Non uno scrittore, un profeta
Scritto da AlecsHuxley il 01 dicembre 2011
Romanzo distopico per eccellenza che supera alla grande il sempre stimabile Orwell. Libro scritto ancora prima della scoperta del DNA e del suo funzionamento, risulta davvero sconcertante come Huxley abbia potuto prevedere la manipolazione genetica.
L'inquietante profezia
Scritto da ____Jacopo il 14 dicembre 2010
Avete mai pensato che una dittatura possa essere all'apparenza "pacifica" ? Dove tutti sono felici e tutto scorre senza problemi si è veramente liberi ? Un libro inquietante che fa riflettere sulla condizione dell'uomo, sui rapporti tra il popolo e il potere.

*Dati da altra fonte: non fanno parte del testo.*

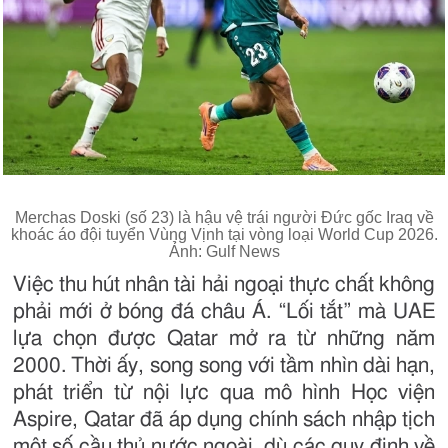
Merchas Doski (số 23) là hậu vệ trái người Đức gốc Iraq về
khoác áo đội tuyển Vùng Vịnh tại vòng loại World Cup 2026.
Ảnh: Gulf News
Việc thu hút nhân tài hải ngoại thực chất không
phải mới ở bóng đá châu Á. “Lối tắt” mà UAE
lựa chọn được Qatar mở ra từ những năm
2000. Thời ấy, song song với tầm nhìn dài hạn,
phát triển từ nội lực qua mô hình Học viện
Aspire, Qatar đã áp dụng chính sách nhập tịch
một số cầu thủ nước ngoài, dù các quy định về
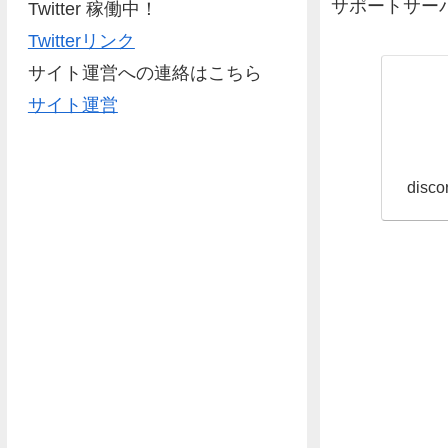
サポートサー
Twitter 稼働中！
Twitterリンク
サイト運営への連絡はこちら
サイト運営
disco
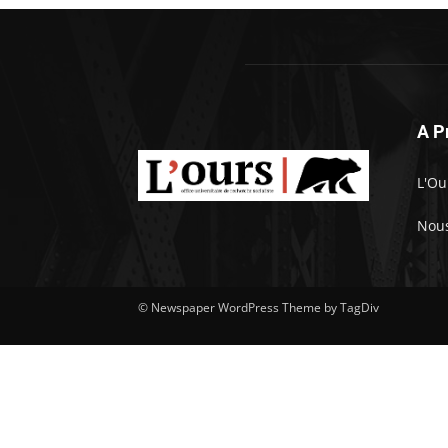
A P
L'Ou
Nous
© Newspaper WordPress Theme by TagDiv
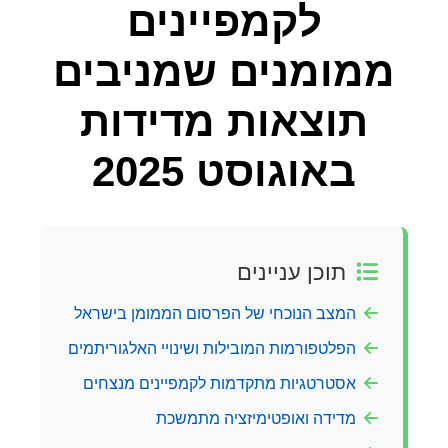
לקמפיינים
ממומנים שמניבים
תוצאות מדידות
באוגוסט 2025
תוכן עניינים
המצב הנוכחי של הפרסום הממומן בישראל
הפלטפורמות המובילות ושינויי האלגוריתמים
אסטרטגיות מתקדמות לקמפיינים מנצחים
מדידה ואופטימיזציה מתמשכת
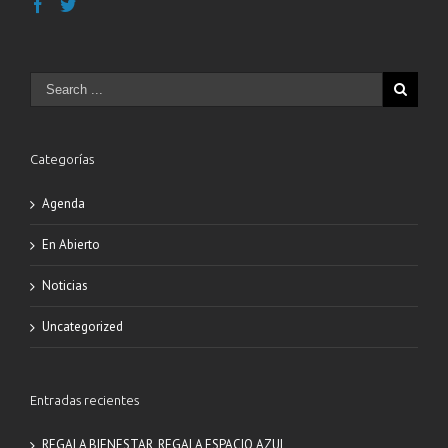
Categorías
Agenda
En Abierto
Noticias
Uncategorized
Entradas recientes
REGALA BIENESTAR, REGALA ESPACIO AZUL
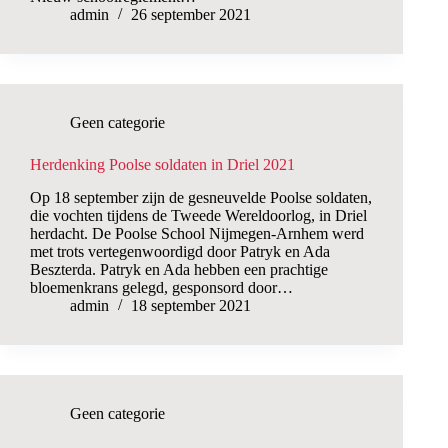
admin
26 september 2021
Geen categorie
Herdenking Poolse soldaten in Driel 2021
Op 18 september zijn de gesneuvelde Poolse soldaten,
die vochten tijdens de Tweede Wereldoorlog, in Driel
herdacht. De Poolse School Nijmegen-Arnhem werd
met trots vertegenwoordigd door Patryk en Ada
Beszterda. Patryk en Ada hebben een prachtige
bloemenkrans gelegd, gesponsord door…
admin
18 september 2021
Geen categorie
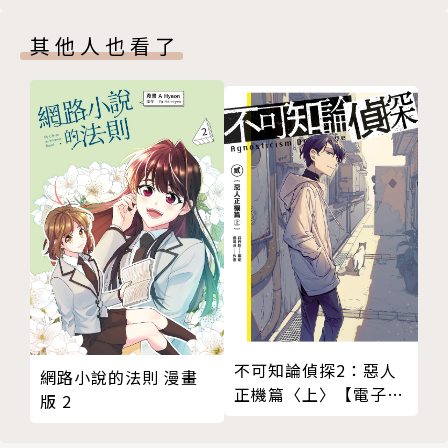
其他人也看了
不可知論偵探2：惡人
網路小說的法則 漫畫
正機篇〈上〉【電子特
版 2
裝版】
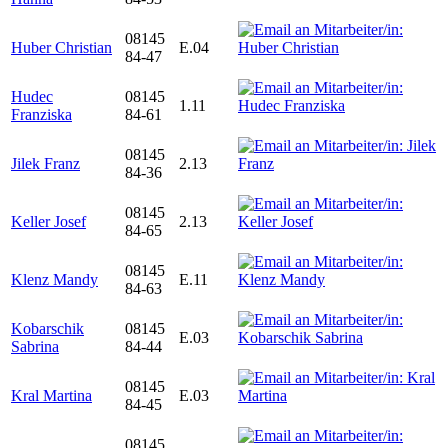
08145
Huber Christian
E.04
84-47
Hudec
08145
1.11
Franziska
84-61
08145
Jilek Franz
2.13
84-36
08145
Keller Josef
2.13
84-65
08145
Klenz Mandy
E.11
84-63
Kobarschik
08145
E.03
Sabrina
84-44
08145
Kral Martina
E.03
84-45
08145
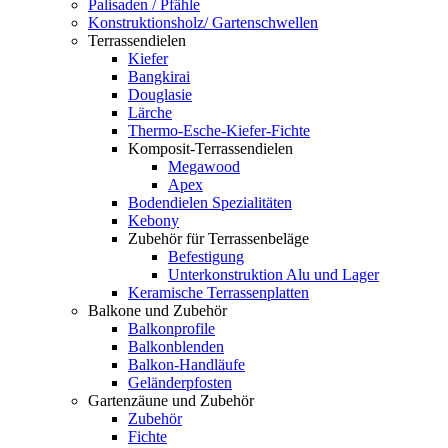
Palisaden / Pfähle
Konstruktionsholz/ Gartenschwellen
Terrassendielen
Kiefer
Bangkirai
Douglasie
Lärche
Thermo-Esche-Kiefer-Fichte
Komposit-Terrassendielen
Megawood
Apex
Bodendielen Spezialitäten
Kebony
Zubehör für Terrassenbeläge
Befestigung
Unterkonstruktion Alu und Lager
Keramische Terrassenplatten
Balkone und Zubehör
Balkonprofile
Balkonblenden
Balkon-Handläufe
Geländerpfosten
Gartenzäune und Zubehör
Zubehör
Fichte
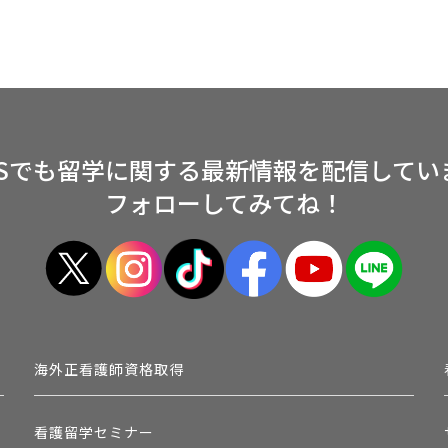
NSでも留学に関する
最新情報を配信してい
フォローしてみてね！
海外正看護師資格取得
看護留学セミナー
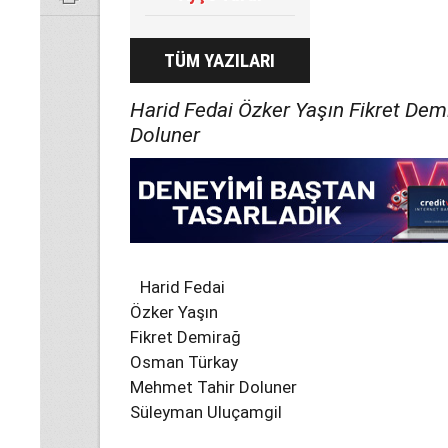
TÜM YAZILARI
Harid Fedai Özker Yaşın Fikret D
Doluner
Harid Fedai
Özker Yaşın
Fikret Demirağ
Osman Türkay
Mehmet Tahir Doluner
Süleyman Uluçamgil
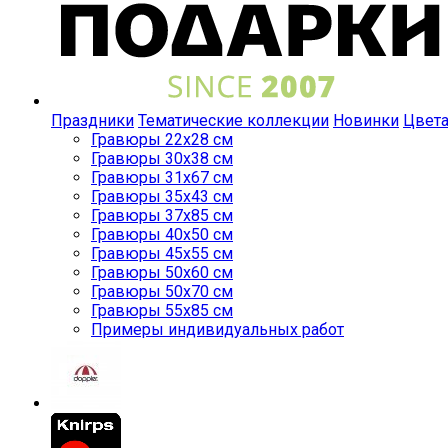
Праздники
Тематические коллекции
Новинки
Цвет
Гравюры 22x28 см
Гравюры 30x38 см
Гравюры 31x67 см
Гравюры 35x43 см
Гравюры 37x85 см
Гравюры 40x50 см
Гравюры 45x55 см
Гравюры 50x60 см
Гравюры 50x70 см
Гравюры 55x85 см
Примеры индивидуальных работ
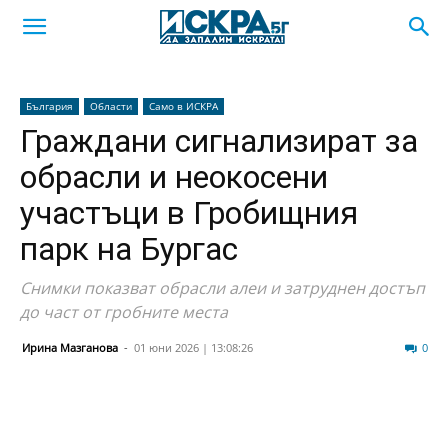
България
Области
Само в ИСКРА
Граждани сигнализират за
обрасли и неокосени
участъци в Гробищния
парк на Бургас
Снимки показват обрасли алеи и затруднен достъп
до част от гробните места
Ирина Мазганова
-
01 юни 2026 | 13:08:26
457
0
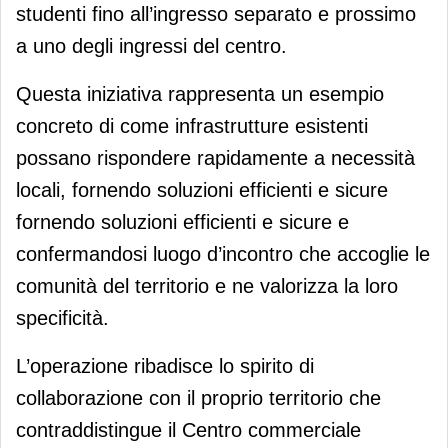
studenti fino all’ingresso separato e prossimo
a uno degli ingressi del centro.
Questa iniziativa rappresenta un esempio
concreto di come infrastrutture esistenti
possano rispondere rapidamente a necessità
locali, fornendo soluzioni efficienti e sicure
fornendo soluzioni efficienti e sicure e
confermandosi luogo d’incontro che accoglie le
comunità del territorio e ne valorizza la loro
specificità.
L’operazione ribadisce lo spirito di
collaborazione con il proprio territorio che
contraddistingue il Centro commerciale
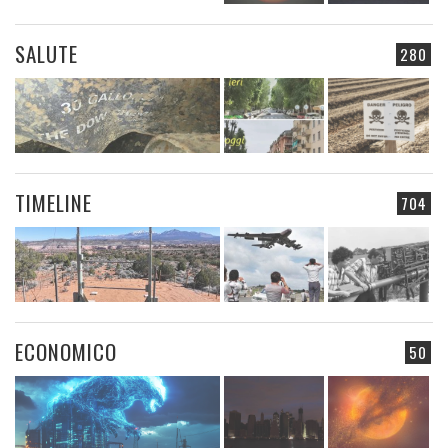
SALUTE
280
TIMELINE
704
ECONOMICO
50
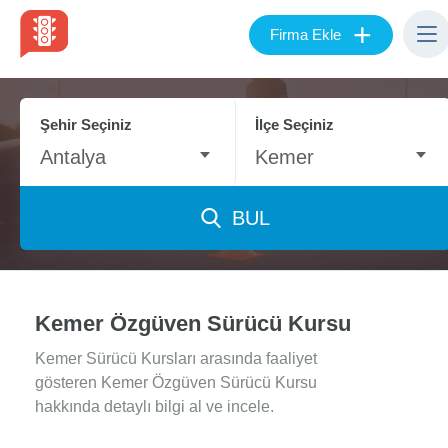
+
Firma Ekle
Şehir Seçiniz
İlçe Seçiniz
Antalya
Kemer
BUL
Kemer Özgüven Sürücü Kursu
Kemer Sürücü Kursları arasında faaliyet
gösteren Kemer Özgüven Sürücü Kursu
hakkında detaylı bilgi al ve incele.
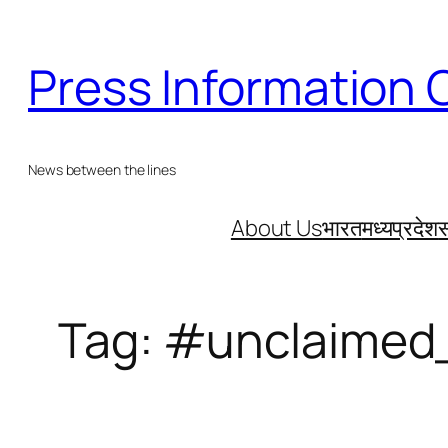
Skip
to
Press Information 
content
News between the lines
About Us
भारत
मध्यप्रदेश
स
Tag:
#unclaimed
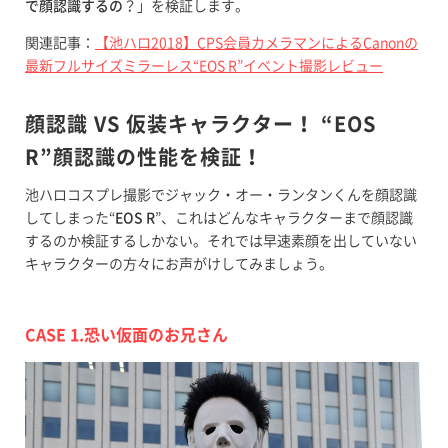
で顔認識するの
？」を検証します。
関連記事：
【池ハロ2018】CPS会員カメラマンによるCanonの
最新フルサイズミラーレス“EOS R”イベント撮影レビュー
顔認識 VS 仮装キャラクター！ “EOS
R”顔認識の性能を検証！
池ハロコスプレ撮影でジャック・オー・ランタンくんを顔認識
してしまった“
EOS R
”、これはどんなキャラクターまで顔認識
するのか検証するしかない。それでは早速素顔を出していない
キャラクターの方々にお声がけしてみましょう。
CASE 1.恐い仮面のお兄さん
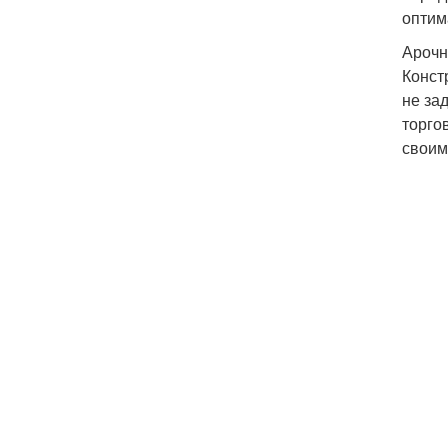
оптим
Ароч
Конст
не за
торго
своим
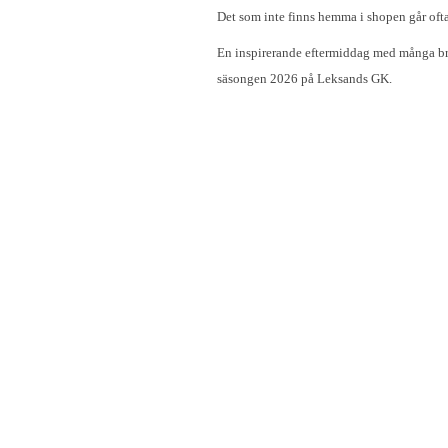
Det som inte finns hemma i shopen går ofta 
En inspirerande eftermiddag med många br
säsongen 2026 på Leksands GK.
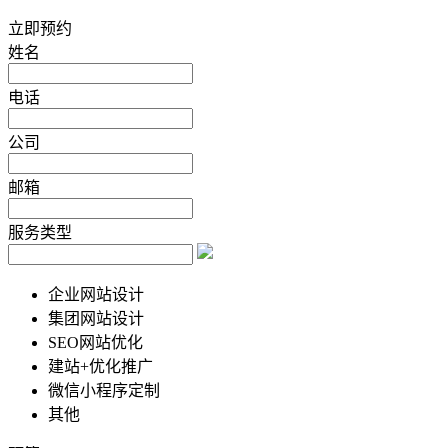
立即预约
姓名
电话
公司
邮箱
服务类型
企业网站设计
集团网站设计
SEO网站优化
建站+优化推广
微信小程序定制
其他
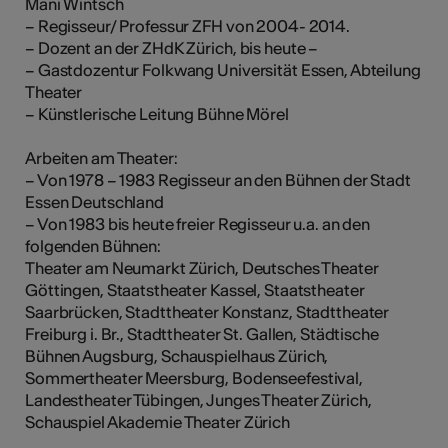
Mani Wintsch
tiques
– Regisseur/ Professur ZFH von 2004- 2014.
– Dozent an der ZHdK Zürich, bis heute –
s
– Gastdozentur Folkwang Universität Essen, Abteilung
Theater
– Künstlerische Leitung Bühne Mörel
Arbeiten am Theater:
– Von 1978 – 1983 Regisseur an den Bühnen der Stadt
Essen Deutschland
– Von 1983 bis heute freier Regisseur u.a. an den
folgenden Bühnen:
Theater am Neumarkt Zürich, Deutsches Theater
Göttingen, Staatstheater Kassel, Staatstheater
Saarbrücken, Stadttheater Konstanz, Stadttheater
Freiburg i. Br., Stadttheater St. Gallen, Städtische
Bühnen Augsburg, Schauspielhaus Zürich,
Sommertheater Meersburg, Bodenseefestival,
Landestheater Tübingen, Junges Theater Zürich,
Schauspiel Akademie Theater Zürich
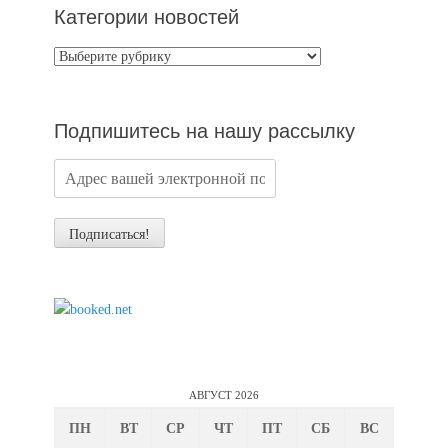
Категории новостей
Категории
новостей
Подпишитесь на нашу рассылку
АВГУСТ 2026
ПН
ВТ
СР
ЧТ
ПТ
СБ
ВС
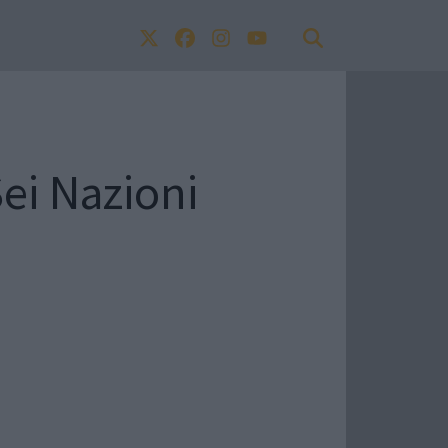
Sei Nazioni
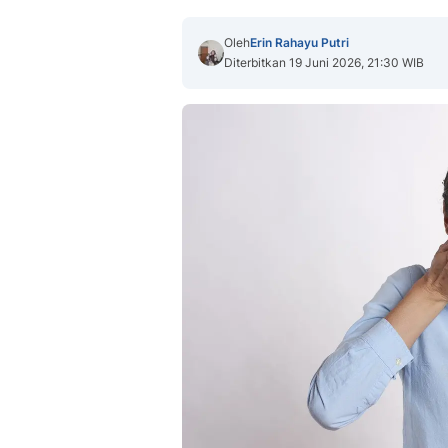
Oleh
Erin Rahayu Putri
Diterbitkan 19 Juni 2026, 21:30 WIB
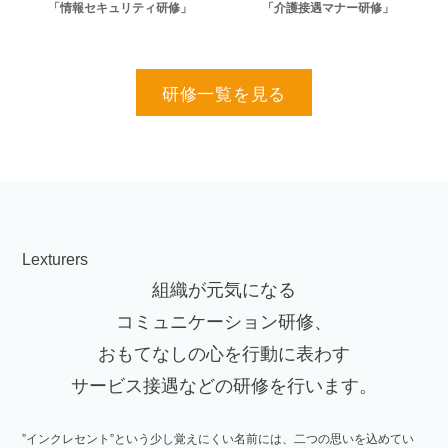
「情報セキュリティ研修」
「介護接遇マナー研修」
研修一覧を見る
Lexturers
組織が元気になる
コミュニケーション研修、
おもてなしの心を行動に表わす
サービス接遇などの研修を行います。
”インクレセント”という少し覚えにくい名前には、二つの思いを込めてい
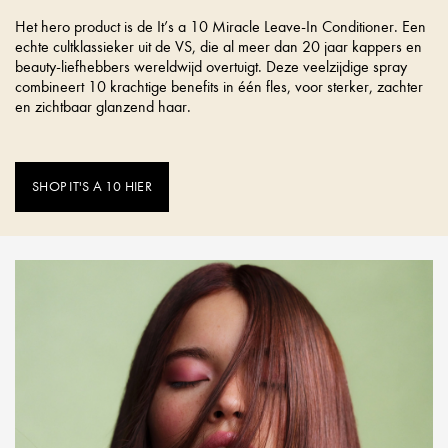
Het hero product is de It’s a 10 Miracle Leave-In Conditioner. Een
echte cultklassieker uit de VS, die al meer dan 20 jaar kappers en
beauty-liefhebbers wereldwijd overtuigt. Deze veelzijdige spray
combineert 10 krachtige benefits in één fles, voor sterker, zachter
en zichtbaar glanzend haar.
SHOP IT'S A 10 HIER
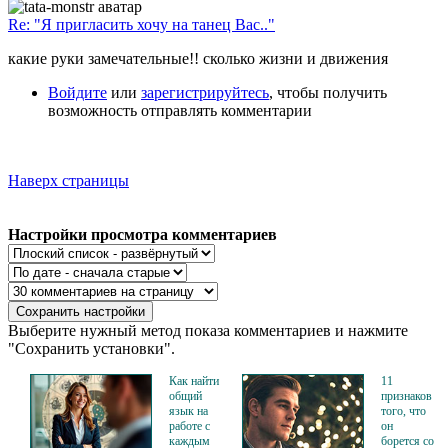
Re: "Я пригласить хочу на танец Вас.."
какие руки замечательные!! сколько жизни и движения
Войдите
или
зарегистрируйтесь
, чтобы получить
возможность отправлять комментарии
Наверх страницы
Настройки просмотра комментариев
Выберите нужный метод показа комментариев и нажмите
"Сохранить установки".
Как найти
11
общий
признаков
язык на
того, что
работе с
он
каждым
борется со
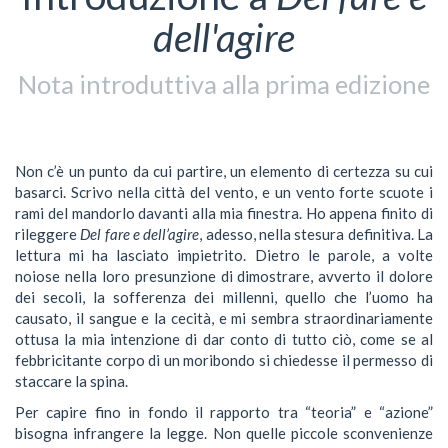
dell'agire
Nota introduttiva alla prima edizione
Non c’è un punto da cui partire, un elemento di certezza su cui
basarci. Scrivo nella città del vento, e un vento forte scuote i
rami del mandorlo davanti alla mia finestra. Ho appena finito di
rileggere
Del fare e dell’agire
, adesso, nella stesura definitiva. La
lettura mi ha lasciato impietrito. Dietro le parole, a volte
noiose nella loro presunzione di dimostrare, avverto il dolore
dei secoli, la sofferenza dei millenni, quello che l’uomo ha
causato, il sangue e la cecità, e mi sembra straordinariamente
ottusa la mia intenzione di dar conto di tutto ciò, come se al
febbricitante corpo di un moribondo si chiedesse il permesso di
staccare la spina.
Per capire fino in fondo il rapporto tra “teoria” e “azione”
bisogna infrangere la legge. Non quelle piccole sconvenienze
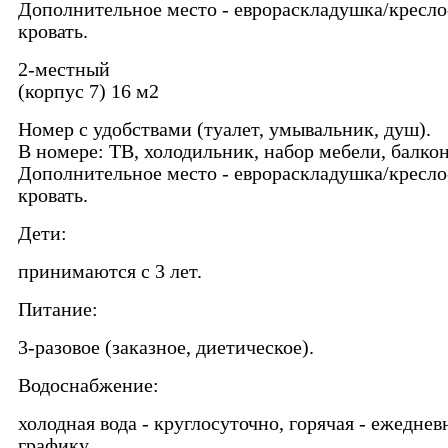
Дополнительное место - еврораскладушка/кресло
кровать.
2-местный
(корпус 7) 16 м2
Номер с удобствами (туалет, умывальник, душ).
В номере: ТВ, холодильник, набор мебели, балкон
Дополнительное место - еврораскладушка/кресло
кровать.
Дети:
принимаются с 3 лет.
Питание:
3-разовое (заказное, диетическое).
Водоснабжение:
холодная вода - круглосуточно, горячая - ежеднев
графику.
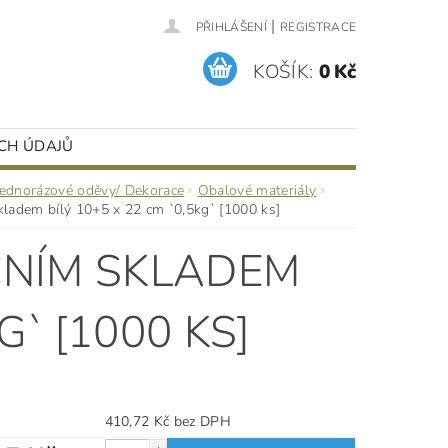
|
PŘIHLÁŠENÍ
REGISTRACE
KOŠÍK:
0 Kč
CH ÚDAJŮ
Jednorázové oděvy/ Dekorace
Obalové materiály
kladem bílý 10+5 x 22 cm `0,5kg` [1000 ks]
ČNÍM SKLADEM
G` [1000 KS]
410,72 Kč bez DPH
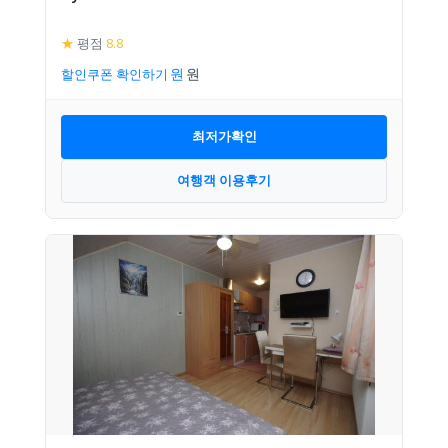
★
평점
8.8
할인쿠폰 확인하기
최저가확인
여행객 이용후기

Dopo averlo letto quasi tutti restano senza parole. La cosa più inquietante ? Huxley tutto ciò lo scrisse nel 1932
Relativismo etico e dittatura
Scritto da godpitch il 10 agosto 2010
Huxley prova ad immaginare una società ove la soddisfazione del piacere e dei consumi è portata all'estremo. Nel tentativo di immaginare una società priva di guerre, carestie e povertà scopre una società fondata sulla privazione della facoltà di scelta ancor prima delle libertà individuali e politiche. Una dittatura soffice ma fortemente radicata e nemmeno avvertita dalla massa.
Premonitore e Istruttivo
Scritto da aceofspades82 il 16 agosto 2009
Il romanzo "Il mondo nuovo" è una distopia su come sarebbe il mondo se si avesse superorganizzazione della società e soddisfazione di tutti i bisogni materiali. Potrebbe anche non piacere, onestamente 1984 è un altra cosa, anche come completezza della storia e affinamento del punto di vista. Ma nel saggio "Ritorno al mondo nuovo" vi si travno una serie di capitoli che descrivono abilmente come manipolare il consenso e come instaurare una dittatura mediatica, e si fa un raffronto con gli anni dell'epoca (i '50) e si vede che... beh è terribilmente attuale oggi, qui.